Having a supportive community around you is important. A study of 312 people with bipolar disorder found that those who reported seeing family and friends had higher recovery scores.
Another study of 100 people with bipolar disorder suggested that those with more social support had:
- shorter mood episodes
- greater ability to function
- fewer depressive symptoms
- shorter times until the start of regular treatment
One major way loved ones can help is by spotting warning signs you might naturally miss.
For example, at the start of a hypomanic or manic episode, many people feel energized, empowered, confident, and productive, says Kennedy. This is especially true if you’re digging out of a depressive phase.
Psychosis, which may occur with bipolar disorder, can also impair your ability to know what’s real and what isn’t, adds Kennedy.
Your partner, parent, or best friend can pick up on these red flags and get you the support you need, such as a medication change, she says.
After you’ve done the work of talking about your diagnosis with loved ones, here are a few ways to use those relationships to support you.
Attend an appointment together
Just as you might do for any physical health condition, you can schedule an appointment with your therapist or primary care doctor and invite your family, says Kennedy.
During this time, your loved one can ask questions about your diagnosis and learn specific ways to provide support.
For example, when she meets with clients and their families, Kennedy discusses the importance of maintaining a consistent sleep schedule and reducing stress — a major trigger for mood episodes.
For some families, this can mean managing expectations and making some compromises, she says, like making sure a parent with bipolar disorder isn’t up all night with a crying newborn.
Think about who you need at different times
“Certain people are skilled at providing us with different types of support,” says Sonia Martin, LCSW, a therapist who specializes in bipolar disorder, anxiety, and addiction.
For example, Martin says, figuring out who’s best in a crisis can help you identify your emergency contact.
Spell out the type of support you need from each person. When people know exactly what’s expected of them, they can ask questions, prepare, and step up, adds Martin.
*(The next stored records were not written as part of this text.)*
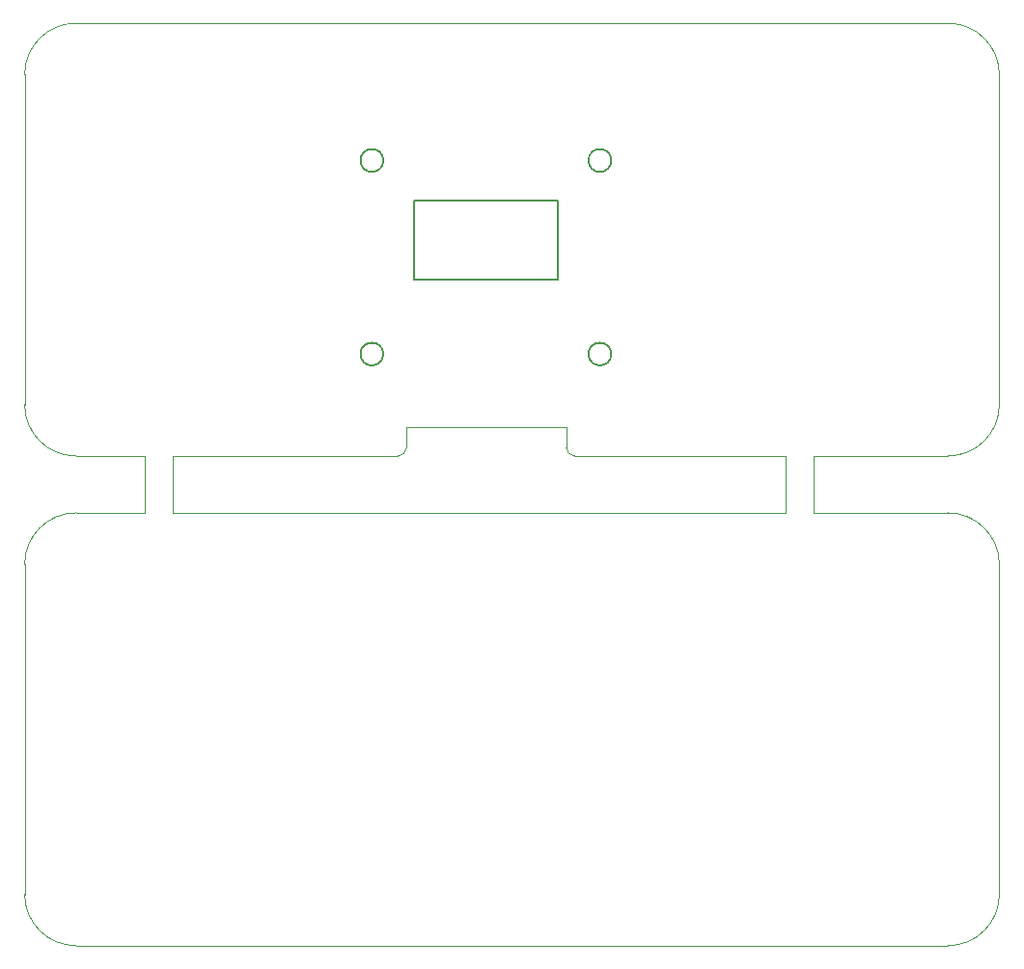
<source format=gbr>
G04 #@! TF.GenerationSoftware,KiCad,Pcbnew,(5.1.2)-2*
G04 #@! TF.CreationDate,2020-11-17T23:24:33+01:00*
G04 #@! TF.ProjectId,MieleProjectorPCB,4d69656c-6550-4726-9f6a-6563746f7250,rev?*
G04 #@! TF.SameCoordinates,Original*
G04 #@! TF.FileFunction,Profile,NP*
%FSLAX46Y46*%
G04 Gerber Fmt 4.6, Leading zero omitted, Abs format (unit mm)*
G04 Created by KiCad (PCBNEW (5.1.2)-2) date 2020-11-17 23:24:33*
%MOMM*%
%LPD*%
G04 APERTURE LIST*
%ADD10C,0.050000*%
%ADD11C,0.200000*%
%ADD12C,0.150000*%
G04 APERTURE END LIST*
D10*
X95000000Y-112500000D02*
X76500000Y-112500000D01*
X109250000Y-112500000D02*
X97500000Y-112500000D01*
X97500000Y-117500000D02*
X109250000Y-117500000D01*
X97500000Y-112500000D02*
X97500000Y-117500000D01*
X95000000Y-117500000D02*
X95000000Y-112500000D01*
X41250000Y-117500000D02*
X95000000Y-117500000D01*
X41250000Y-112500000D02*
X41250000Y-117500000D01*
X41250000Y-112500000D02*
X61000000Y-112500000D01*
X38750000Y-117500000D02*
X32750000Y-117500000D01*
X38750000Y-112500000D02*
X38750000Y-117500000D01*
X32750000Y-112500000D02*
X38750000Y-112500000D01*
X76500000Y-112500000D02*
G75*
G02X75750000Y-111750000I0J750000D01*
G01*
X61750000Y-111750000D02*
G75*
G02X61000000Y-112500000I-750000J0D01*
G01*
X61750000Y-110000000D02*
X61750000Y-111750000D01*
X75750000Y-110000000D02*
X61750000Y-110000000D01*
X75750000Y-111750000D02*
X75750000Y-110000000D01*
D11*
X75010000Y-90050000D02*
X75010000Y-97050000D01*
X62410000Y-90050000D02*
X75010000Y-90050000D01*
X62410000Y-97050000D02*
X62410000Y-90050000D01*
X75010000Y-97050000D02*
X62410000Y-97050000D01*
D12*
X59710000Y-86550000D02*
G75*
G03X59710000Y-86550000I-1000000J0D01*
G01*
X59710000Y-103550000D02*
G75*
G03X59710000Y-103550000I-1000000J0D01*
G01*
X79710000Y-103550000D02*
G75*
G03X79710000Y-103550000I-1000000J0D01*
G01*
X79710000Y-86550000D02*
G75*
G03X79710000Y-86550000I-1000000J0D01*
G01*
D10*
X28250000Y-79000000D02*
X28250000Y-108000000D01*
X109250000Y-74500000D02*
X32750000Y-74500000D01*
X113750000Y-79000000D02*
X113750000Y-108000000D01*
X113750000Y-108000000D02*
G75*
G02X109250000Y-112500000I-4500000J0D01*
G01*
X28250000Y-79000000D02*
G75*
G02X32750000Y-74500000I4500000J0D01*
G01*
X32750000Y-112500000D02*
G75*
G02X28250000Y-108000000I0J4500000D01*
G01*
X109250000Y-74500000D02*
G75*
G02X113750000Y-79000000I0J-4500000D01*
G01*
X33750000Y-155500000D02*
X109250000Y-155500000D01*
X109250000Y-117500000D02*
G75*
G02X113750000Y-122000000I0J-4500000D01*
G01*
X113750000Y-151000000D02*
G75*
G02X109250000Y-155500000I-4500000J0D01*
G01*
X113750000Y-122000000D02*
X113750000Y-151000000D01*
X32750000Y-155500000D02*
G75*
G02X28250000Y-151000000I0J4500000D01*
G01*
X33750000Y-155500000D02*
X32750000Y-155500000D01*
X28250000Y-122000000D02*
G75*
G02X32750000Y-117500000I4500000J0D01*
G01*
X28250000Y-122000000D02*
X28250000Y-151000000D01*
M02*

</source>
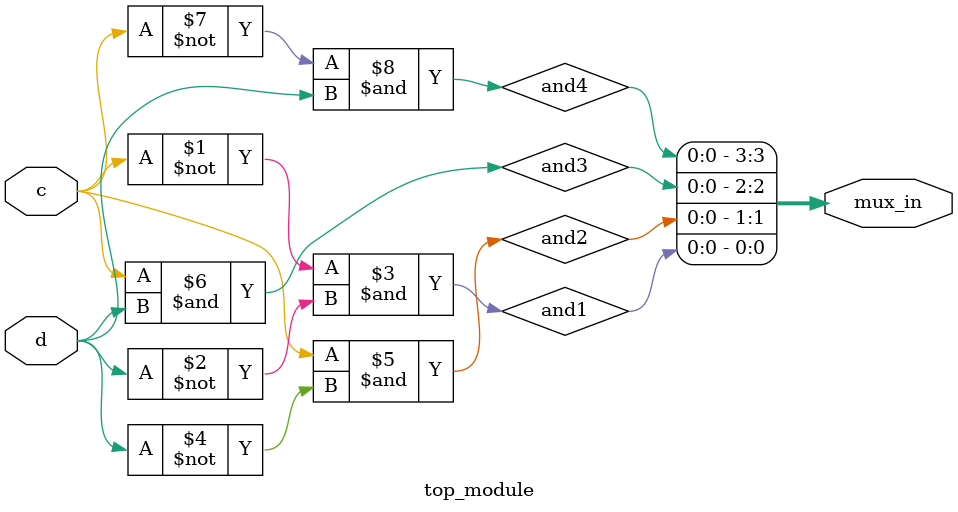
<source format=sv>
module top_module (
    input c,
    input d,
    output [3:0] mux_in
);

wire and1, and2, and3, and4;

assign and1 = ~c & ~d;
assign and2 = c & ~d;
assign and3 = c & d;
assign and4 = ~c & d;

assign mux_in[0] = and1;
assign mux_in[1] = and2;
assign mux_in[2] = and3;
assign mux_in[3] = and4;

endmodule

</source>
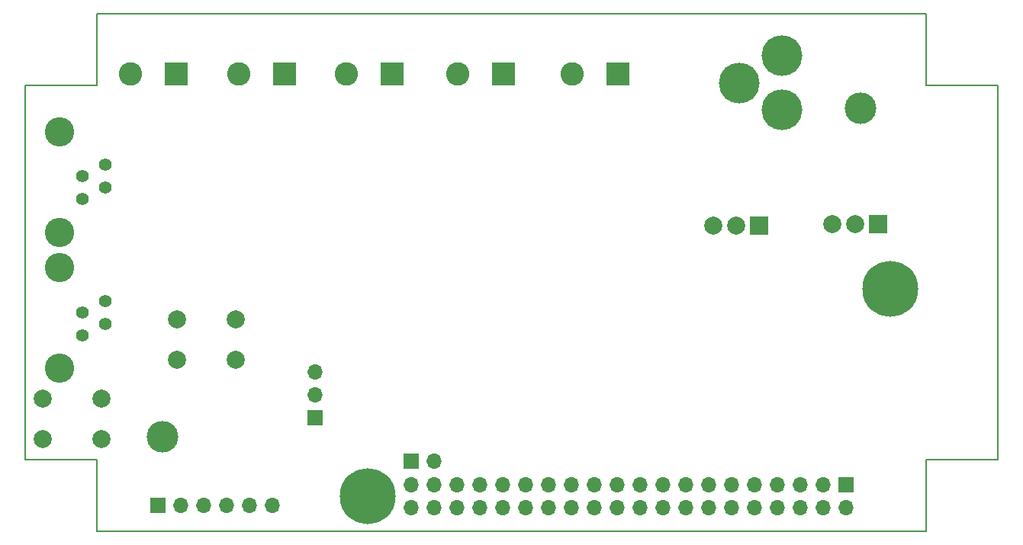
<source format=gbr>
%TF.GenerationSoftware,KiCad,Pcbnew,(5.1.9)-1*%
%TF.CreationDate,2021-07-08T16:45:59-05:00*%
%TF.ProjectId,RPi_Zero_pHat_Template,5250695f-5a65-4726-9f5f-704861745f54,rev?*%
%TF.SameCoordinates,Original*%
%TF.FileFunction,Soldermask,Bot*%
%TF.FilePolarity,Negative*%
%FSLAX46Y46*%
G04 Gerber Fmt 4.6, Leading zero omitted, Abs format (unit mm)*
G04 Created by KiCad (PCBNEW (5.1.9)-1) date 2021-07-08 16:45:59*
%MOMM*%
%LPD*%
G01*
G04 APERTURE LIST*
%TA.AperFunction,Profile*%
%ADD10C,0.150000*%
%TD*%
%ADD11C,6.200000*%
%ADD12C,1.397000*%
%ADD13C,3.251200*%
%ADD14O,1.700000X1.700000*%
%ADD15R,1.700000X1.700000*%
%ADD16C,3.500000*%
%ADD17C,2.000000*%
%ADD18C,2.600000*%
%ADD19R,2.600000X2.600000*%
%ADD20C,4.521200*%
%ADD21R,2.000000X2.000000*%
G04 APERTURE END LIST*
D10*
X197750000Y-125046000D02*
X197750000Y-83546000D01*
X189750000Y-83546000D02*
X197750000Y-83546000D01*
X189750000Y-83546000D02*
X189750000Y-75546000D01*
X197750000Y-125046000D02*
X189750000Y-125046000D01*
X189750000Y-133046000D02*
X189750000Y-125046000D01*
X97750000Y-133046000D02*
X189750000Y-133046000D01*
X97750000Y-125046000D02*
X97750000Y-133046000D01*
X97750000Y-125046000D02*
X89750000Y-125046000D01*
X89750000Y-125046000D02*
X89750000Y-83546000D01*
X89750000Y-83546000D02*
X97750000Y-83546000D01*
X97750000Y-75546000D02*
X97750000Y-83546000D01*
X97750000Y-75546000D02*
X189750000Y-75546000D01*
D11*
%TO.C,*%
X185760000Y-106105000D03*
%TD*%
%TO.C,*%
X127760000Y-129105000D03*
%TD*%
D12*
%TO.C,J4*%
X96131000Y-111252000D03*
X98671000Y-109982000D03*
X96131000Y-108712000D03*
D13*
X93611000Y-114935000D03*
D12*
X98671000Y-107442000D03*
D13*
X93611000Y-103759000D03*
%TD*%
D12*
%TO.C,J3*%
X96131000Y-96139000D03*
X98671000Y-94869000D03*
X96131000Y-93599000D03*
D13*
X93611000Y-99822000D03*
D12*
X98671000Y-92329000D03*
D13*
X93611000Y-88646000D03*
%TD*%
D14*
%TO.C,J10*%
X117233700Y-130149600D03*
X114693700Y-130149600D03*
X112153700Y-130149600D03*
X109613700Y-130149600D03*
X107073700Y-130149600D03*
D15*
X104533700Y-130149600D03*
%TD*%
D16*
%TO.C,H3*%
X105000000Y-122546000D03*
%TD*%
D17*
%TO.C,SW2*%
X98244800Y-118313200D03*
X98244800Y-122813200D03*
X91744800Y-118313200D03*
X91744800Y-122813200D03*
%TD*%
D14*
%TO.C,J11*%
X135166100Y-125285500D03*
D15*
X132626100Y-125285500D03*
%TD*%
D14*
%TO.C,J12*%
X121907300Y-115379500D03*
X121907300Y-117919500D03*
D15*
X121907300Y-120459500D03*
%TD*%
D14*
%TO.C,J2*%
X132630000Y-130375000D03*
X132630000Y-127835000D03*
X135170000Y-130375000D03*
X135170000Y-127835000D03*
X137710000Y-130375000D03*
X137710000Y-127835000D03*
X140250000Y-130375000D03*
X140250000Y-127835000D03*
X142790000Y-130375000D03*
X142790000Y-127835000D03*
X145330000Y-130375000D03*
X145330000Y-127835000D03*
X147870000Y-130375000D03*
X147870000Y-127835000D03*
X150410000Y-130375000D03*
X150410000Y-127835000D03*
X152950000Y-130375000D03*
X152950000Y-127835000D03*
X155490000Y-130375000D03*
X155490000Y-127835000D03*
X158030000Y-130375000D03*
X158030000Y-127835000D03*
X160570000Y-130375000D03*
X160570000Y-127835000D03*
X163110000Y-130375000D03*
X163110000Y-127835000D03*
X165650000Y-130375000D03*
X165650000Y-127835000D03*
X168190000Y-130375000D03*
X168190000Y-127835000D03*
X170730000Y-130375000D03*
X170730000Y-127835000D03*
X173270000Y-130375000D03*
X173270000Y-127835000D03*
X175810000Y-130375000D03*
X175810000Y-127835000D03*
X178350000Y-130375000D03*
X178350000Y-127835000D03*
X180890000Y-130375000D03*
D15*
X180890000Y-127835000D03*
%TD*%
D17*
%TO.C,SW1*%
X113091100Y-109499400D03*
X113091100Y-113999400D03*
X106591100Y-109499400D03*
X106591100Y-113999400D03*
%TD*%
D16*
%TO.C,H2*%
X182500000Y-86046000D03*
%TD*%
D18*
%TO.C,J8*%
X125374400Y-82245200D03*
D19*
X130454400Y-82245200D03*
%TD*%
D18*
%TO.C,J7*%
X113487200Y-82245200D03*
D19*
X118567200Y-82245200D03*
%TD*%
D18*
%TO.C,J9*%
X101422200Y-82245200D03*
D19*
X106502200Y-82245200D03*
%TD*%
D18*
%TO.C,J6*%
X137795000Y-82245200D03*
D19*
X142875000Y-82245200D03*
%TD*%
D18*
%TO.C,J5*%
X150495000Y-82245200D03*
D19*
X155575000Y-82245200D03*
%TD*%
D20*
%TO.C,J1*%
X173736000Y-86233000D03*
X169037000Y-83233260D03*
X173736000Y-80233520D03*
%TD*%
D17*
%TO.C,U2*%
X179324000Y-98933000D03*
X181864000Y-98933000D03*
D21*
X184404000Y-98933000D03*
%TD*%
D17*
%TO.C,U3*%
X166116000Y-99060000D03*
X168656000Y-99060000D03*
D21*
X171196000Y-99060000D03*
%TD*%
M02*

</source>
You might ask different family members to:
- become your daily walking buddy
- drive you to therapy appointments
- double-check that you’ve taken your medication
- accompany you to a meeting for a recovery program, such as an AA meeting
Come up with a clear plan
Support is especially essential when symptoms progress to a full episode. Together with your therapist or doctor, create a personalized safety plan and give a copy to each person in your support network, recommends Kennedy.
Your safety plan should include:
- instructions for what others should do in case of emergency
- who should be contacted and involved in decisions about care
Here’s a PDF template for a crisis plan that you can complete and print out.
When you have bipolar disorder, a support system is vital for effectively managing the condition.
Loved ones can spot warning signs of an upcoming episode that you might understandably miss. Family and friends can also support you in maintaining healthy habits, taking your medication, and getting help during a crisis.
When you’re ready to talk about your diagnosis or ask for support, clearly communicate how bipolar disorder affects you and the kind of support you need.